Print the entries verbatim, leaving out the images they contain.

┌──

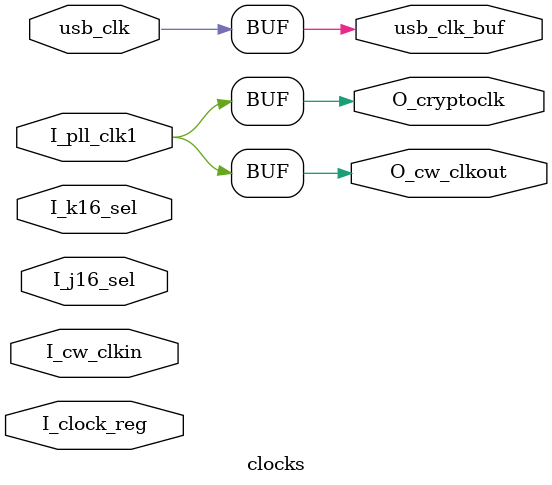
<source format=v>
/* 
ChipWhisperer Artix Target - Select input clocks and drive output clocks.

Copyright (c) 2020, NewAE Technology Inc.
All rights reserved.

Redistribution and use in source and binary forms, with or without
modification, are permitted without restriction. Note that modules within
the project may have additional restrictions, please carefully inspect
additional licenses.

THIS SOFTWARE IS PROVIDED BY THE COPYRIGHT HOLDERS AND CONTRIBUTORS "AS IS" AND
ANY EXPRESS OR IMPLIED WARRANTIES, INCLUDING, BUT NOT LIMITED TO, THE IMPLIED
WARRANTIES OF MERCHANTABILITY AND FITNESS FOR A PARTICULAR PURPOSE ARE
DISCLAIMED. IN NO EVENT SHALL THE COPYRIGHT OWNER OR CONTRIBUTORS BE LIABLE FOR
ANY DIRECT, INDIRECT, INCIDENTAL, SPECIAL, EXEMPLARY, OR CONSEQUENTIAL DAMAGES
(INCLUDING, BUT NOT LIMITED TO, PROCUREMENT OF SUBSTITUTE GOODS OR SERVICES;
LOSS OF USE, DATA, OR PROFITS; OR BUSINESS INTERRUPTION) HOWEVER CAUSED AND
ON ANY THEORY OF LIABILITY, WHETHER IN CONTRACT, STRICT LIABILITY, OR TORT
(INCLUDING NEGLIGENCE OR OTHERWISE) ARISING IN ANY WAY OUT OF THE USE OF THIS
SOFTWARE, EVEN IF ADVISED OF THE POSSIBILITY OF SUCH DAMAGE.

The views and conclusions contained in the software and documentation are those
of the authors and should not be interpreted as representing official policies,
either expressed or implied, of NewAE Technology Inc.
*/

`define MODEL_SIM 1
`default_nettype none
`timescale 1ns / 1ns

module clocks (
    input  wire         usb_clk,
    output wire         usb_clk_buf,
    input  wire         I_j16_sel,
    input  wire         I_k16_sel,
    input  wire [4:0]   I_clock_reg,
    input  wire         I_cw_clkin,
    input  wire         I_pll_clk1,

    output wire         O_cw_clkout,
    output wire         O_cryptoclk
);
`ifndef MODEL_SIM
    wire cclk_src_is_ext;
    wire cclk_output_ext;              
    wire usb_clk_bufg;

    // Select crypto clock based on registers + DIP switches
    assign cclk_src_is_ext = (I_clock_reg[2:0] == 3'b001) ? 0 : //Registers = PLL1
                             (I_clock_reg[2:0] == 3'b101) ? 1 : //Registers = 20pin
                             ((I_clock_reg[0] == 1'b0) && (I_j16_sel == 1'b1)) ? 1: //DIP = 20pin
                             0; //Default PLL1

    assign cclk_output_ext = ((I_clock_reg[0] == 1'b1) && (I_clock_reg[4:3] == 2'b00)) ? 0 : //Registers = off
                             ((I_clock_reg[0] == 1'b1) && (I_clock_reg[4:3] == 2'b01)) ? 1 : //Registers = on
                             ((I_clock_reg[0] == 1'b0) && (I_k16_sel == 1'b1)) ? 1 : //DIP = on
                             0; //Default off

    `ifdef __ICARUS__
        assign O_cryptoclk = cclk_src_is_ext? I_cw_clkin : I_pll_clk1;
        assign O_cw_clkout = cclk_output_ext? O_cryptoclk : 1'b0;
        assign usb_clk_bufg = usb_clk;
        assign usb_clk_buf = usb_clk_bufg;

    `else
        BUFGMUX_CTRL CCLK_MUX (
        .O(O_cryptoclk),    // 1-bit output: Clock output
        .I0(I_pll_clk1),    // 1-bit input: Primary clock
        .I1(I_cw_clkin),    // 1-bit input: Secondary clock
        .S(cclk_src_is_ext) // 1-bit input: Clock select for I1
        );    

        ODDR CWOUT_ODDR (
        .Q(O_cw_clkout),   // 1-bit DDR output
        .C(O_cryptoclk),   // 1-bit clock input
        .CE(cclk_output_ext), // 1-bit clock enable input
        .D1(1'b1), // 1-bit data input (positive edge)
        .D2(1'b0), // 1-bit data input (negative edge)
        .R(1'b0),   // 1-bit reset
        .S(1'b0)    // 1-bit set
        );

        IBUFG clkibuf (
            .O(usb_clk_bufg),
            .I(usb_clk) 
        );
        BUFG clkbuf(
            .O(usb_clk_buf),
            .I(usb_clk_bufg)
        );

    `endif
`else

    assign usb_clk_buf = usb_clk;
    wire cclk_src_is_ext;
    wire cclk_output_ext;         

    // Select crypto clock based on registers + DIP switches
    assign cclk_src_is_ext = (I_clock_reg[2:0] == 3'b001) ? 0 : //Registers = PLL1
                             (I_clock_reg[2:0] == 3'b101) ? 1 : //Registers = 20pin
                             ((I_clock_reg[0] == 1'b0) && (I_j16_sel == 1'b1)) ? 1: //DIP = 20pin
                             0; //Default PLL1

    assign cclk_output_ext = ((I_clock_reg[0] == 1'b1) && (I_clock_reg[4:3] == 2'b00)) ? 0 : //Registers = off
                             ((I_clock_reg[0] == 1'b1) && (I_clock_reg[4:3] == 2'b01)) ? 1 : //Registers = on
                             ((I_clock_reg[0] == 1'b0) && (I_k16_sel == 1'b1)) ? 1 : //DIP = on
                             0; //Default off

    assign O_cryptoclk = I_pll_clk1;
    assign O_cw_clkout = I_pll_clk1;
`endif

endmodule

`default_nettype wire
</source>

└──

(Your solution)
<source format=v>
/* 
ChipWhisperer Artix Target - Select input clocks and drive output clocks.

Copyright (c) 2020, NewAE Technology Inc.
All rights reserved.

Redistribution and use in source and binary forms, with or without
modification, are permitted without restriction. Note that modules within
the project may have additional restrictions, please carefully inspect
additional licenses.

THIS SOFTWARE IS PROVIDED BY THE COPYRIGHT HOLDERS AND CONTRIBUTORS "AS IS" AND
ANY EXPRESS OR IMPLIED WARRANTIES, INCLUDING, BUT NOT LIMITED TO, THE IMPLIED
WARRANTIES OF MERCHANTABILITY AND FITNESS FOR A PARTICULAR PURPOSE ARE
DISCLAIMED. IN NO EVENT SHALL THE COPYRIGHT OWNER OR CONTRIBUTORS BE LIABLE FOR
ANY DIRECT, INDIRECT, INCIDENTAL, SPECIAL, EXEMPLARY, OR CONSEQUENTIAL DAMAGES
(INCLUDING, BUT NOT LIMITED TO, PROCUREMENT OF SUBSTITUTE GOODS OR SERVICES;
LOSS OF USE, DATA, OR PROFITS; OR BUSINESS INTERRUPTION) HOWEVER CAUSED AND
ON ANY THEORY OF LIABILITY, WHETHER IN CONTRACT, STRICT LIABILITY, OR TORT
(INCLUDING NEGLIGENCE OR OTHERWISE) ARISING IN ANY WAY OUT OF THE USE OF THIS
SOFTWARE, EVEN IF ADVISED OF THE POSSIBILITY OF SUCH DAMAGE.

The views and conclusions contained in the software and documentation are those
of the authors and should not be interpreted as representing official policies,
either expressed or implied, of NewAE Technology Inc.
*/

`define MODEL_SIM 1
`default_nettype none
`timescale 1ns / 1ns

module clocks (
    input  wire         usb_clk,
    output wire         usb_clk_buf,
    input  wire         I_j16_sel,
    input  wire         I_k16_sel,
    input  wire [4:0]   I_clock_reg,
    input  wire         I_cw_clkin,
    input  wire         I_pll_clk1,

    output wire         O_cw_clkout,
    output wire         O_cryptoclk
);
`ifndef MODEL_SIM
    wire cclk_src_is_ext;
    wire cclk_output_ext;              
    wire usb_clk_bufg;

    // Select crypto clock based on registers + DIP switches
    assign cclk_src_is_ext = (I_clock_reg[2:0] == 3'b001) ? 0 : //Registers = PLL1
                             (I_clock_reg[2:0] == 3'b101) ? 1 : //Registers = 20pin
                             ((I_clock_reg[0] == 1'b0) && (I_j16_sel == 1'b1)) ? 1: //DIP = 20pin
                             0; //Default PLL1

    assign cclk_output_ext = ((I_clock_reg[0] == 1'b1) && (I_clock_reg[4:3] == 2'b00)) ? 0 : //Registers = off
                             ((I_clock_reg[0] == 1'b1) && (I_clock_reg[4:3] == 2'b01)) ? 1 : //Registers = on
                             ((I_clock_reg[0] == 1'b0) && (I_k16_sel == 1'b1)) ? 1 : //DIP = on
                             0; //Default off

    `ifdef __ICARUS__
        assign O_cryptoclk = cclk_src_is_ext? I_cw_clkin : I_pll_clk1;
        assign O_cw_clkout = cclk_output_ext? O_cryptoclk : 1'b0;
        assign usb_clk_bufg = usb_clk;
        assign usb_clk_buf = usb_clk_bufg;

    `else
        BUFGMUX_CTRL CCLK_MUX (
        .O(O_cryptoclk),    // 1-bit output: Clock output
        .I0(I_pll_clk1),    // 1-bit input: Primary clock
        .I1(I_cw_clkin),    // 1-bit input: Secondary clock
        .S(cclk_src_is_ext) // 1-bit input: Clock select for I1
        );    

        ODDR CWOUT_ODDR (
        .Q(O_cw_clkout),   // 1-bit DDR output
        .C(O_cryptoclk),   // 1-bit clock input
        .CE(cclk_output_ext), // 1-bit clock enable input
        .D1(1'b1), // 1-bit data input (positive edge)
        .D2(1'b0), // 1-bit data input (negative edge)
        .R(1'b0),   // 1-bit reset
        .S(1'b0)    // 1-bit set
        );

        IBUFG clkibuf (
            .O(usb_clk_bufg),
            .I(usb_clk) 
        );
        BUFG clkbuf(
            .O(usb_clk_buf),
            .I(usb_clk_bufg)
        );

    `endif
`else

    assign usb_clk_buf = usb_clk;
    wire cclk_src_is_ext;
    wire cclk_output_ext;         

    // Select crypto clock based on registers + DIP switches
    assign cclk_src_is_ext = (I_clock_reg[2:0] == 3'b001) ? 0 : //Registers = PLL1
                             (I_clock_reg[2:0] == 3'b101) ? 1 : //Registers = 20pin
                             ((I_clock_reg[0] == 1'b0) && (I_j16_sel == 1'b1)) ? 1: //DIP = 20pin
                             0; //Default PLL1

    assign cclk_output_ext = ((I_clock_reg[0] == 1'b1) && (I_clock_reg[4:3] == 2'b00)) ? 0 : //Registers = off
                             ((I_clock_reg[0] == 1'b1) && (I_clock_reg[4:3] == 2'b01)) ? 1 : //Registers = on
                             ((I_clock_reg[0] == 1'b0) && (I_k16_sel == 1'b1)) ? 1 : //DIP = on
                             0; //Default off

    assign O_cryptoclk = I_pll_clk1;
    assign O_cw_clkout = I_pll_clk1;
`endif

endmodule

`default_nettype wire
</source>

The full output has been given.